In a letter written to Mikulski last week, Susan Jones, the association’s executive director, asked her to support an exemption in the Senate Immigration Bill that would ensure international students could continue to come to Ocean City and elsewhere in the United States for short-term employment.
“There are a few provisions that could greatly harm, and possibly end, the State Department’s Exchange Visitor Program (EVP). These changes would seriously alter the Summer Work Travel J1 Visa program which Ocean City businesses rely on for employees,” Jones wrote. “Last summer, there were close to 4,000 J1-Visa participants in Ocean City. Due to the school calendars, these students are able to arrive in May and stay through September. Without J1 participants, many businesses would not be able to operate at full capacity, resulting in lost tax revenue.”
The programs bringing the international students to Ocean City and elsewhere are administered through a public-private partnership between the Department of State and sponsor organizations. Language in the bill that prohibits the sponsor organizations from collecting fees from the J1 participants for placement and support services could eliminate the program.
“Without program fees – which also cover health insurance for participants – sponsor organizations would not have the resources to meet these regulatory mandates and would not be able to operate,” Jones wrote.
“Our resort town will be devastated without international staff,” she added.
Students participating in the Summer Work Travel program typically work for three months and travel for one month before returning to their home countries. Many of the international students working in Ocean City come from Eastern European countries and Ireland. Many Chinese students are also working in Ocean City this summer.
International students fill a variety of openings, and many work in Boardwalk businesses, restaurants and hotels, especially in housekeeping services.

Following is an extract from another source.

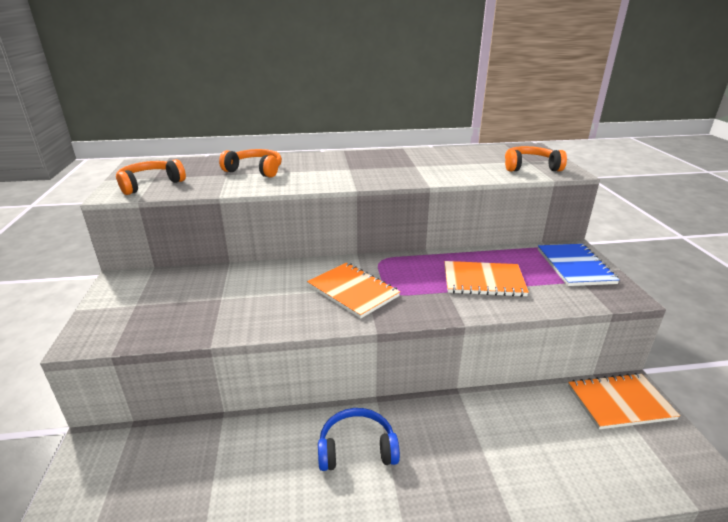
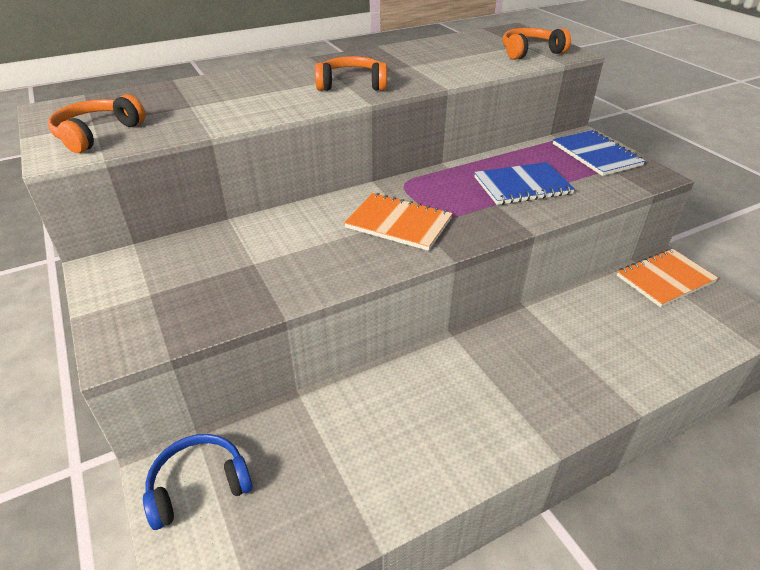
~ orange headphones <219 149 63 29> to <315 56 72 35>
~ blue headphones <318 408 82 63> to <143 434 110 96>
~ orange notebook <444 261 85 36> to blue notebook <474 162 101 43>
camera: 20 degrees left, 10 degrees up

The police department is involved with the students each summer because of orientations, if they are victims of a crime and if they get into trouble themselves.
“We try to support the program and tell them we’re here to help them,” said Public Affairs Officer Mike Levy on Tuesday.
“We want them to use crosswalks, to report crimes. We remind them of basic tenets of safety and we warn them about swimming in the ocean at night. We also tell them to lock up valuables and to put their money in a bank. We try, during orientation sessions, to remind them that law enforcement in the United States is different from a lot of countries. We’re here to help them,” he said.
“From our perspective, we won’t be impacted [by the provision in the Senate Immigration Bill], but it will change the business model for a lot of Ocean City businesses,” Levy said.